Als Berufsoffizier durfte man nicht so einfach heiraten. Man benötigte damals eine entsprechende Heiratserlaubnis vom obersten Dienstherrn, dem Kaiser. Diese Heiratslizenz sicherte der Ehefrau eine staatliche Versorgung für den Fall, dass ihr Gatte im Dienst fiel oder an erlittenen Verwundungen starb.  Der Heiratskandidat musste weiters ein bestimmtes Einkommen nachweisen können und eine sogenannte Heiratskaution hinterlegen. Dies war eine Art verpflichtende Lebensversicherung. Je nach Rang und Alter differierte die Höhe der geforderten Kaution. Ginzkey erhielt im Mai 1900 seine Ehebewilligung vom k.k. Kriegsministerium. Am 8. November 1900 heiratete er dann in Pernegg/Mur Stefanie Stoiser (1873-1965). Die Braut stammte aus Wien. Das junge Paar wohnte dann vorerst auch in Wien. Die Ehe von Stefanie und Franz Karl Ginzkey blieb kinderlos. 1921 übersiedelten sie nach Salzburg.  

Trauungsbuch Franz Karl Ginzkey und Stefanie Stoiser 1900
Grab d. Fam. Stoiser am Wr. Zentralfriedhof

Ginzkeys Schwiegervater, Stefan Stoiser, war Marine-Generalkommissär in Pula. Er starb dort im Jahre 1921. Seine Witwe Bertha Stoiser geb. Binder (1847-1933) übersiedelte dann nach Salzburg, um näher bei ihrer Tochter zu sein. Sie starb im Juni 1933 im Alter von 86 Jahren in Salzburg. Die Eltern von Stefanie liegen am Wiener Zentralfriedhof in der Gruppe 86/13/31 begraben. Das ist in der Nähe von Tor 9. Leider ist das Nutzungsrecht des Grabes bereits Ende 2020 erloschen, aber noch existiert das Grab.

__________

* Schriftliche Aufgabe a: Nenne ausschließlich die Anzahl der Zeilen in den folgenden Datensätzen, in denen die Zeichenfolge „bass“ vorkommt.

* Die Eingabe:
__________

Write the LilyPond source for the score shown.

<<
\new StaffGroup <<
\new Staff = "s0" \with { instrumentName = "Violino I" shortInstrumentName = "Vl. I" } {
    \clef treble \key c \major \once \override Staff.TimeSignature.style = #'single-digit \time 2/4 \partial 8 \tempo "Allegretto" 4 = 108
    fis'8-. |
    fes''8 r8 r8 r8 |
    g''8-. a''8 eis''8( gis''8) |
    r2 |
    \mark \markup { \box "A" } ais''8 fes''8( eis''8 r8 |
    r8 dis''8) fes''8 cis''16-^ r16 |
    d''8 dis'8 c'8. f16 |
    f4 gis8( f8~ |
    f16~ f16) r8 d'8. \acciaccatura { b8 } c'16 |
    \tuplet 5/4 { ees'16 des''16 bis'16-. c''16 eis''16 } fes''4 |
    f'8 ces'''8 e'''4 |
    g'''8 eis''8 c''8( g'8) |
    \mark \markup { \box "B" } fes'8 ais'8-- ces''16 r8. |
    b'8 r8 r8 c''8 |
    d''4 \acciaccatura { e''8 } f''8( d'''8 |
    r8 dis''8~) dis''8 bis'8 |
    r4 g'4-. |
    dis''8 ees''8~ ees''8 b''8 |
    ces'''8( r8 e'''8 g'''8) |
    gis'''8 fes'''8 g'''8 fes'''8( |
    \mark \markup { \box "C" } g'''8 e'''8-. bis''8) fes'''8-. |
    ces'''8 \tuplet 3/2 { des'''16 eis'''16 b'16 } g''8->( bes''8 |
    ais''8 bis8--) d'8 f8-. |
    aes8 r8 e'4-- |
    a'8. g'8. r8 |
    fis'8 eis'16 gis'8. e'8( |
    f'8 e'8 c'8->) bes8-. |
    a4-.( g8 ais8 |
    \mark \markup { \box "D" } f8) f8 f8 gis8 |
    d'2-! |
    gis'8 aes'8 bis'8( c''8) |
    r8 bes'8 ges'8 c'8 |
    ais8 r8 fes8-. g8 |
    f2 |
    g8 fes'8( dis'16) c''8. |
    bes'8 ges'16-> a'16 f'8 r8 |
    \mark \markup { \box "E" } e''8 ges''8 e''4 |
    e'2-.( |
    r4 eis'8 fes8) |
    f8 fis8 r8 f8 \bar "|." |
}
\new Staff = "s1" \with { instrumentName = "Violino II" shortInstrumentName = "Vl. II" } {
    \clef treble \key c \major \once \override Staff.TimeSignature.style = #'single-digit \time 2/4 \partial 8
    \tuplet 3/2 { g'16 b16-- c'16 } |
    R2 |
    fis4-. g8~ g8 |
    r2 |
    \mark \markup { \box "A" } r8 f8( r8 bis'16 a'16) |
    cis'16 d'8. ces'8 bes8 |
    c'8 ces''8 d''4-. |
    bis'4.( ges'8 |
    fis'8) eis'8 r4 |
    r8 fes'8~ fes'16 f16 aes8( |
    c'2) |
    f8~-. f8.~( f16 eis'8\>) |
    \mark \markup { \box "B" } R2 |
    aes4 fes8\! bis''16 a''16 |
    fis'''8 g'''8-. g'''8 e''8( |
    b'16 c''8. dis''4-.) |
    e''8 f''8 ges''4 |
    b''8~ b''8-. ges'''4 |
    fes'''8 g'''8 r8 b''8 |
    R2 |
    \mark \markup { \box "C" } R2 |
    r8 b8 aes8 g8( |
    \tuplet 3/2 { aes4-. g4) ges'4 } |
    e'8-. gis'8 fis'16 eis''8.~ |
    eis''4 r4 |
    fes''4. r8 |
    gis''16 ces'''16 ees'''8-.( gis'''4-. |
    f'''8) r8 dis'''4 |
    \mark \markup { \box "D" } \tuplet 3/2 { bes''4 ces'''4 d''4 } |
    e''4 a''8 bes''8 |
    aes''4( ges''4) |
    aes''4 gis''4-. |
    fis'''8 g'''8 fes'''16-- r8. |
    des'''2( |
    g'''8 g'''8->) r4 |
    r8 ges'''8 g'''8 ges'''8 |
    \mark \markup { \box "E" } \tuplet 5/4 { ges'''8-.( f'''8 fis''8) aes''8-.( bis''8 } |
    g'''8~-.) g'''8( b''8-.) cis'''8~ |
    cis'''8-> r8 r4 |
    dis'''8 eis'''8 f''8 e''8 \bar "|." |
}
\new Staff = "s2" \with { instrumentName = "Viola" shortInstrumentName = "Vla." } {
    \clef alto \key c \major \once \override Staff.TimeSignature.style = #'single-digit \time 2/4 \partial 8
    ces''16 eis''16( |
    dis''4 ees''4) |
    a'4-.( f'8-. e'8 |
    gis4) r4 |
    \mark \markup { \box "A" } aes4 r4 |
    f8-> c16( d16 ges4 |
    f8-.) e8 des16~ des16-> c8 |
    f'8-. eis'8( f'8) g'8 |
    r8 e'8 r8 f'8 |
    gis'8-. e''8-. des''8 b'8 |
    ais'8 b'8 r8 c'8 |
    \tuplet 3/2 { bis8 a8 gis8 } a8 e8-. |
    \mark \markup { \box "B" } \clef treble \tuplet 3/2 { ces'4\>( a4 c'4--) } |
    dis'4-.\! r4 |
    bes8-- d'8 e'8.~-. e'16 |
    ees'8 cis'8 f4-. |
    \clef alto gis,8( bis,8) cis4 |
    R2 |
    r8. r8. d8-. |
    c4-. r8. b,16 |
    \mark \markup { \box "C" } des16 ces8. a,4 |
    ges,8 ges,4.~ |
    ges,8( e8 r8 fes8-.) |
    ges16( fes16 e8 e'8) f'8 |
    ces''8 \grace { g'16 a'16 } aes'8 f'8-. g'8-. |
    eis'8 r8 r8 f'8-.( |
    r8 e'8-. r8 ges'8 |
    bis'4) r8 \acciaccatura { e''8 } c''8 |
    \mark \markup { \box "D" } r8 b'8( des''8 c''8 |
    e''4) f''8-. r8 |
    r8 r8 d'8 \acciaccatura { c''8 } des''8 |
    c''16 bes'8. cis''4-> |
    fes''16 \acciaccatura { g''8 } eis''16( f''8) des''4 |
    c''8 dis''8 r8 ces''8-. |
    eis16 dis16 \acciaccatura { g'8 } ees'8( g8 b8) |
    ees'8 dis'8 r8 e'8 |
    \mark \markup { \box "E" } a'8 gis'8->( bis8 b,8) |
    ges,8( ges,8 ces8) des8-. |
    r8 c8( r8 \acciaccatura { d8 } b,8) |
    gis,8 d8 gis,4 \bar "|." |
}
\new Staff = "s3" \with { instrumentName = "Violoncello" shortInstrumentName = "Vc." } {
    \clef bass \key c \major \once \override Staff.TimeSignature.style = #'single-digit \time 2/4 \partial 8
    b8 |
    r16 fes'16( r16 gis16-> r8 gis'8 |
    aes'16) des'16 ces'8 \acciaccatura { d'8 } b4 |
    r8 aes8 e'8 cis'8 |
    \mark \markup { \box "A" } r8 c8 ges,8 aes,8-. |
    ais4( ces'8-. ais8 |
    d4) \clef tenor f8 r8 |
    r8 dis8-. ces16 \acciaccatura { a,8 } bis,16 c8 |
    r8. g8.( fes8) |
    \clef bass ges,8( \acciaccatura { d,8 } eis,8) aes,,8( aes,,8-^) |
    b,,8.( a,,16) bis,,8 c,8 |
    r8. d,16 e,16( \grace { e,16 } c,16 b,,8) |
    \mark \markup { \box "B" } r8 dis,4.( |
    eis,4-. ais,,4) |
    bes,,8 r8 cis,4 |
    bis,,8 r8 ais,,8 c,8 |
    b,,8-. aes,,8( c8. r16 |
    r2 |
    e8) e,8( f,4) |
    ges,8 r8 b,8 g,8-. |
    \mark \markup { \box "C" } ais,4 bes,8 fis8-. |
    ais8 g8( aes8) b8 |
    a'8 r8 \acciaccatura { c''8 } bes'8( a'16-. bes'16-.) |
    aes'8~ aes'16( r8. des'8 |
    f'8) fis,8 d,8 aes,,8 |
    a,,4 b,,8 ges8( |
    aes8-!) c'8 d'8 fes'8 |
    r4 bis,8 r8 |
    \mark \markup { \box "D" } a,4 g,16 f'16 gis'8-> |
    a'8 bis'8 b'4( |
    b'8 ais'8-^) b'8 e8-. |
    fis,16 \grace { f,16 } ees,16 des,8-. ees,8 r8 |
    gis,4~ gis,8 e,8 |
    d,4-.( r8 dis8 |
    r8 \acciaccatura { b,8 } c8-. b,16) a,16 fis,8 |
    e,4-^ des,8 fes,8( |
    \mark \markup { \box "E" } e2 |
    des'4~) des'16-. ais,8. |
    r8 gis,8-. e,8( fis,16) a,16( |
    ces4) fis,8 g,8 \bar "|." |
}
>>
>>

__________

* Schriftliche Aufgabe b:
Beantworte bitte diese Fragen zum Seitentext, jeweils in einer Zeile:
(i) Wann erhielt Ginzkey seine Ehebewilligung vom k.k. Kriegsministerium?
(ii) In welchem Jahr übersiedelten Stefanie und Franz Karl Ginzkey nach Salzburg?
(iii) In welcher Gruppe am Wiener Zentralfriedhof liegen Stefanies Eltern begraben?

* Schriftliche Antwort a: 2

* Schriftliche Antwort b:
(i) Im Mai 1900.
(ii) 1921.
(iii) In der Gruppe 86/13/31.